Saved data entries

======

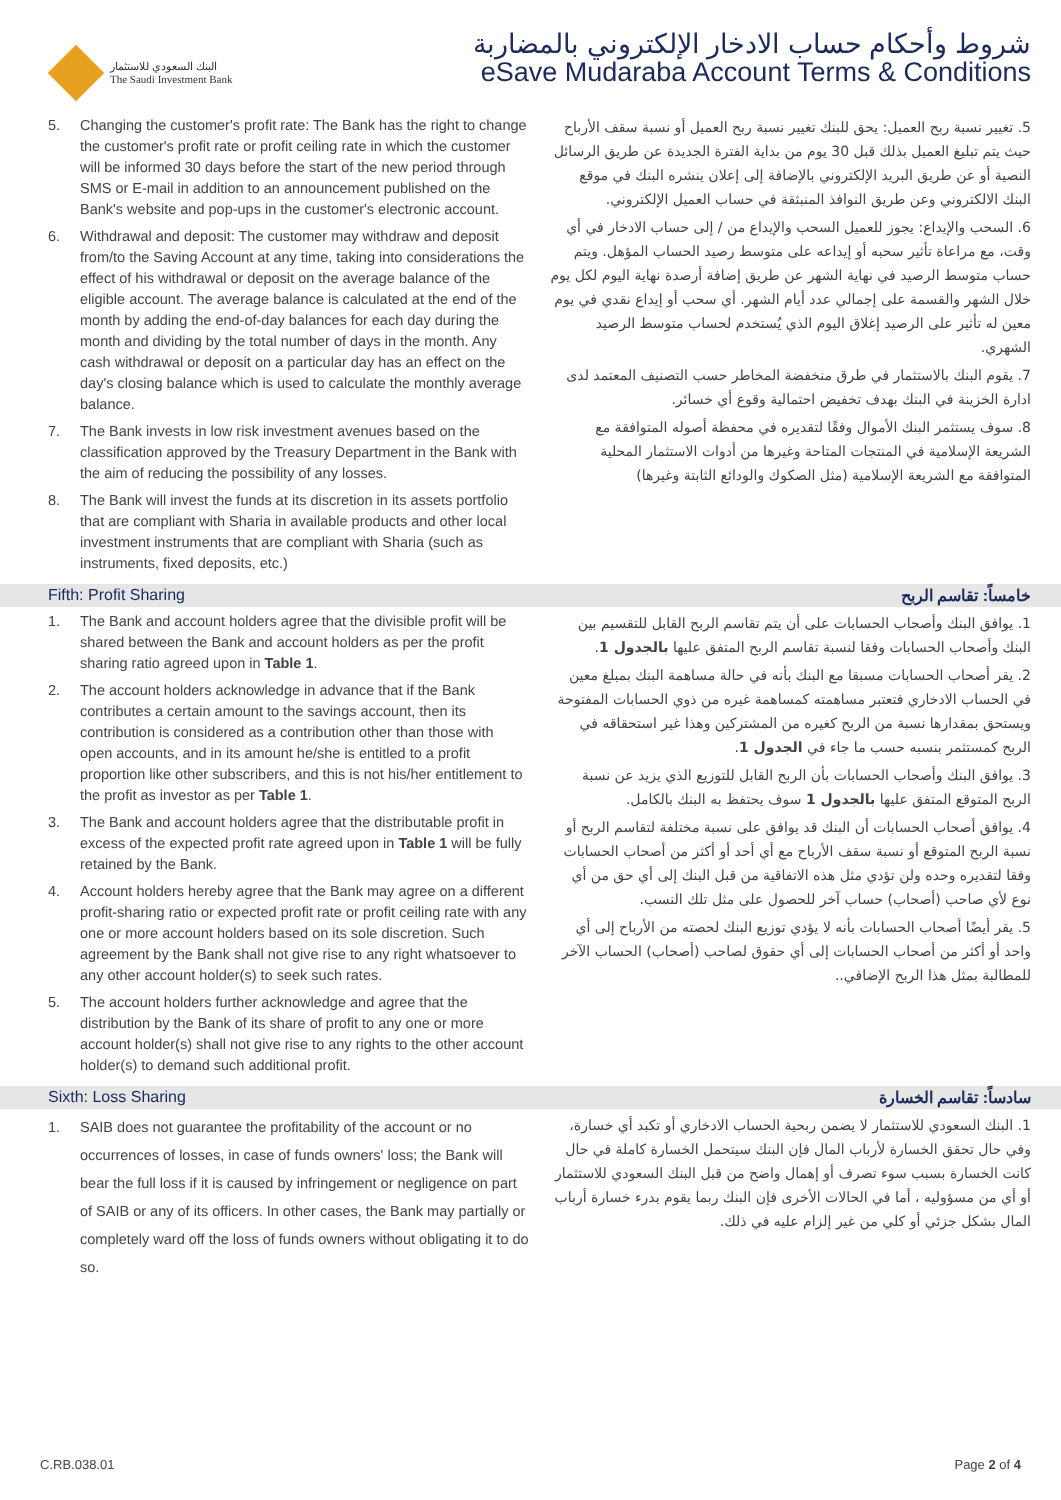البنك السعودي للاستثمار
The Saudi Investment Bank
شروط وأحكام حساب الادخار الإلكتروني بالمضاربة
eSave Mudaraba Account Terms & Conditions
5. Changing the customer's profit rate: The Bank has the right to change the customer's profit rate or profit ceiling rate in which the customer will be informed 30 days before the start of the new period through SMS or E-mail in addition to an announcement published on the Bank's website and pop-ups in the customer's electronic account.
6. Withdrawal and deposit: The customer may withdraw and deposit from/to the Saving Account at any time, taking into considerations the effect of his withdrawal or deposit on the average balance of the eligible account. The average balance is calculated at the end of the month by adding the end-of-day balances for each day during the month and dividing by the total number of days in the month. Any cash withdrawal or deposit on a particular day has an effect on the day's closing balance which is used to calculate the monthly average balance.
7. The Bank invests in low risk investment avenues based on the classification approved by the Treasury Department in the Bank with the aim of reducing the possibility of any losses.
8. The Bank will invest the funds at its discretion in its assets portfolio that are compliant with Sharia in available products and other local investment instruments that are compliant with Sharia (such as instruments, fixed deposits, etc.)
5. تغيير نسبة ربح العميل: يحق للبنك تغيير نسبة ربح العميل أو نسبة سقف الأرباح حيث يتم تبليغ العميل بذلك قبل 30 يوم من بداية الفترة الجديدة عن طريق الرسائل النصية أو عن طريق البريد الإلكتروني بالإضافة إلى إعلان ينشره البنك في موقع البنك الالكتروني وعن طريق النوافذ المنبثقة في حساب العميل الإلكتروني.
6. السحب والإيداع: يجوز للعميل السحب والإيداع من / إلى حساب الادخار في أي وقت، مع مراعاة تأثير سحبه أو إيداعه على متوسط رصيد الحساب المؤهل. ويتم حساب متوسط الرصيد في نهاية الشهر عن طريق إضافة أرصدة نهاية اليوم لكل يوم خلال الشهر والقسمة على إجمالي عدد أيام الشهر. أي سحب أو إيداع نقدي في يوم معين له تأثير على الرصيد إغلاق اليوم الذي يُستخدم لحساب متوسط الرصيد الشهري.
7. يقوم البنك بالاستثمار في طرق منخفضة المخاطر حسب التصنيف المعتمد لدى ادارة الخزينة في البنك بهدف تخفيض احتمالية وقوع أي خسائر.
8. سوف يستثمر البنك الأموال وفقًا لتقديره في محفظة أصوله المتوافقة مع الشريعة الإسلامية في المنتجات المتاحة وغيرها من أدوات الاستثمار المحلية المتوافقة مع الشريعة الإسلامية (مثل الصكوك والودائع الثابتة وغيرها)
Fifth: Profit Sharing خامساً: تقاسم الربح
1. The Bank and account holders agree that the divisible profit will be shared between the Bank and account holders as per the profit sharing ratio agreed upon in Table 1.
2. The account holders acknowledge in advance that if the Bank contributes a certain amount to the savings account, then its contribution is considered as a contribution other than those with open accounts, and in its amount he/she is entitled to a profit proportion like other subscribers, and this is not his/her entitlement to the profit as investor as per Table 1.
3. The Bank and account holders agree that the distributable profit in excess of the expected profit rate agreed upon in Table 1 will be fully retained by the Bank.
4. Account holders hereby agree that the Bank may agree on a different profit-sharing ratio or expected profit rate or profit ceiling rate with any one or more account holders based on its sole discretion. Such agreement by the Bank shall not give rise to any right whatsoever to any other account holder(s) to seek such rates.
5. The account holders further acknowledge and agree that the distribution by the Bank of its share of profit to any one or more account holder(s) shall not give rise to any rights to the other account holder(s) to demand such additional profit.
1. يوافق البنك وأصحاب الحسابات على أن يتم تقاسم الربح القابل للتقسيم بين البنك وأصحاب الحسابات وفقا لنسبة تقاسم الربح المتفق عليها بالجدول 1.
2. يقر أصحاب الحسابات مسبقا مع البنك بأنه في حالة مساهمة البنك بمبلغ معين في الحساب الادخاري فتعتبر مساهمته كمساهمة غيره من ذوي الحسابات المفتوحة ويستحق بمقدارها نسبة من الربح كغيره من المشتركين وهذا غير استحقاقه في الربح كمستثمر بنسبه حسب ما جاء في الجدول 1.
3. يوافق البنك وأصحاب الحسابات بأن الربح القابل للتوزيع الذي يزيد عن نسبة الربح المتوقع المتفق عليها بالجدول 1 سوف يحتفظ به البنك بالكامل.
4. يوافق أصحاب الحسابات أن البنك قد يوافق على نسبة مختلفة لتقاسم الربح أو نسبة الربح المتوقع أو نسبة سقف الأرباح مع أي أحد أو أكثر من أصحاب الحسابات وفقا لتقديره وحده ولن تؤدي مثل هذه الاتفاقية من قبل البنك إلى أي حق من أي نوع لأي صاحب (أصحاب) حساب آخر للحصول على مثل تلك النسب.
5. يقر أيضًا أصحاب الحسابات بأنه لا يؤدي توزيع البنك لحصته من الأرباح إلى أي واحد أو أكثر من أصحاب الحسابات إلى أي حقوق لصاحب (أصحاب) الحساب الآخر للمطالبة بمثل هذا الربح الإضافي..
Sixth: Loss Sharing سادساً: تقاسم الخسارة
1. SAIB does not guarantee the profitability of the account or no occurrences of losses, in case of funds owners' loss; the Bank will bear the full loss if it is caused by infringement or negligence on part of SAIB or any of its officers. In other cases, the Bank may partially or completely ward off the loss of funds owners without obligating it to do so.
1. البنك السعودي للاستثمار لا يضمن ربحية الحساب الادخاري أو تكبد أي خسارة، وفي حال تحقق الخسارة لأرباب المال فإن البنك سيتحمل الخسارة كاملة في حال كانت الخسارة بسبب سوء تصرف أو إهمال واضح من قبل البنك السعودي للاستثمار أو أي من مسؤوليه ، أما في الحالات الأخرى فإن البنك ربما يقوم بدرء خسارة أرباب المال بشكل جزئي أو كلي من غير إلزام عليه في ذلك.
C.RB.038.01 Page 2 of 4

======

▶ **WORK INSTRUCTIONS**
Could you return all of the entries above exactly, without any images?

▶ **ANSWER TO THIS PROBLEM**
البنك السعودي للاستثمار
The Saudi Investment Bank
شروط وأحكام حساب الادخار الإلكتروني بالمضاربة
eSave Mudaraba Account Terms & Conditions
5. Changing the customer's profit rate: The Bank has the right to change the customer's profit rate or profit ceiling rate in which the customer will be informed 30 days before the start of the new period through SMS or E-mail in addition to an announcement published on the Bank's website and pop-ups in the customer's electronic account.
6. Withdrawal and deposit: The customer may withdraw and deposit from/to the Saving Account at any time, taking into considerations the effect of his withdrawal or deposit on the average balance of the eligible account. The average balance is calculated at the end of the month by adding the end-of-day balances for each day during the month and dividing by the total number of days in the month. Any cash withdrawal or deposit on a particular day has an effect on the day's closing balance which is used to calculate the monthly average balance.
7. The Bank invests in low risk investment avenues based on the classification approved by the Treasury Department in the Bank with the aim of reducing the possibility of any losses.
8. The Bank will invest the funds at its discretion in its assets portfolio that are compliant with Sharia in available products and other local investment instruments that are compliant with Sharia (such as instruments, fixed deposits, etc.)
5. تغيير نسبة ربح العميل: يحق للبنك تغيير نسبة ربح العميل أو نسبة سقف الأرباح حيث يتم تبليغ العميل بذلك قبل 30 يوم من بداية الفترة الجديدة عن طريق الرسائل النصية أو عن طريق البريد الإلكتروني بالإضافة إلى إعلان ينشره البنك في موقع البنك الالكتروني وعن طريق النوافذ المنبثقة في حساب العميل الإلكتروني.
6. السحب والإيداع: يجوز للعميل السحب والإيداع من / إلى حساب الادخار في أي وقت، مع مراعاة تأثير سحبه أو إيداعه على متوسط رصيد الحساب المؤهل. ويتم حساب متوسط الرصيد في نهاية الشهر عن طريق إضافة أرصدة نهاية اليوم لكل يوم خلال الشهر والقسمة على إجمالي عدد أيام الشهر. أي سحب أو إيداع نقدي في يوم معين له تأثير على الرصيد إغلاق اليوم الذي يُستخدم لحساب متوسط الرصيد الشهري.
7. يقوم البنك بالاستثمار في طرق منخفضة المخاطر حسب التصنيف المعتمد لدى ادارة الخزينة في البنك بهدف تخفيض احتمالية وقوع أي خسائر.
8. سوف يستثمر البنك الأموال وفقًا لتقديره في محفظة أصوله المتوافقة مع الشريعة الإسلامية في المنتجات المتاحة وغيرها من أدوات الاستثمار المحلية المتوافقة مع الشريعة الإسلامية (مثل الصكوك والودائع الثابتة وغيرها)
Fifth: Profit Sharing خامساً: تقاسم الربح
1. The Bank and account holders agree that the divisible profit will be shared between the Bank and account holders as per the profit sharing ratio agreed upon in Table 1.
2. The account holders acknowledge in advance that if the Bank contributes a certain amount to the savings account, then its contribution is considered as a contribution other than those with open accounts, and in its amount he/she is entitled to a profit proportion like other subscribers, and this is not his/her entitlement to the profit as investor as per Table 1.
3. The Bank and account holders agree that the distributable profit in excess of the expected profit rate agreed upon in Table 1 will be fully retained by the Bank.
4. Account holders hereby agree that the Bank may agree on a different profit-sharing ratio or expected profit rate or profit ceiling rate with any one or more account holders based on its sole discretion. Such agreement by the Bank shall not give rise to any right whatsoever to any other account holder(s) to seek such rates.
5. The account holders further acknowledge and agree that the distribution by the Bank of its share of profit to any one or more account holder(s) shall not give rise to any rights to the other account holder(s) to demand such additional profit.
1. يوافق البنك وأصحاب الحسابات على أن يتم تقاسم الربح القابل للتقسيم بين البنك وأصحاب الحسابات وفقا لنسبة تقاسم الربح المتفق عليها بالجدول 1.
2. يقر أصحاب الحسابات مسبقا مع البنك بأنه في حالة مساهمة البنك بمبلغ معين في الحساب الادخاري فتعتبر مساهمته كمساهمة غيره من ذوي الحسابات المفتوحة ويستحق بمقدارها نسبة من الربح كغيره من المشتركين وهذا غير استحقاقه في الربح كمستثمر بنسبه حسب ما جاء في الجدول 1.
3. يوافق البنك وأصحاب الحسابات بأن الربح القابل للتوزيع الذي يزيد عن نسبة الربح المتوقع المتفق عليها بالجدول 1 سوف يحتفظ به البنك بالكامل.
4. يوافق أصحاب الحسابات أن البنك قد يوافق على نسبة مختلفة لتقاسم الربح أو نسبة الربح المتوقع أو نسبة سقف الأرباح مع أي أحد أو أكثر من أصحاب الحسابات وفقا لتقديره وحده ولن تؤدي مثل هذه الاتفاقية من قبل البنك إلى أي حق من أي نوع لأي صاحب (أصحاب) حساب آخر للحصول على مثل تلك النسب.
5. يقر أيضًا أصحاب الحسابات بأنه لا يؤدي توزيع البنك لحصته من الأرباح إلى أي واحد أو أكثر من أصحاب الحسابات إلى أي حقوق لصاحب (أصحاب) الحساب الآخر للمطالبة بمثل هذا الربح الإضافي..
Sixth: Loss Sharing سادساً: تقاسم الخسارة
1. SAIB does not guarantee the profitability of the account or no occurrences of losses, in case of funds owners' loss; the Bank will bear the full loss if it is caused by infringement or negligence on part of SAIB or any of its officers. In other cases, the Bank may partially or completely ward off the loss of funds owners without obligating it to do so.
1. البنك السعودي للاستثمار لا يضمن ربحية الحساب الادخاري أو تكبد أي خسارة، وفي حال تحقق الخسارة لأرباب المال فإن البنك سيتحمل الخسارة كاملة في حال كانت الخسارة بسبب سوء تصرف أو إهمال واضح من قبل البنك السعودي للاستثمار أو أي من مسؤوليه ، أما في الحالات الأخرى فإن البنك ربما يقوم بدرء خسارة أرباب المال بشكل جزئي أو كلي من غير إلزام عليه في ذلك.
C.RB.038.01 Page 2 of 4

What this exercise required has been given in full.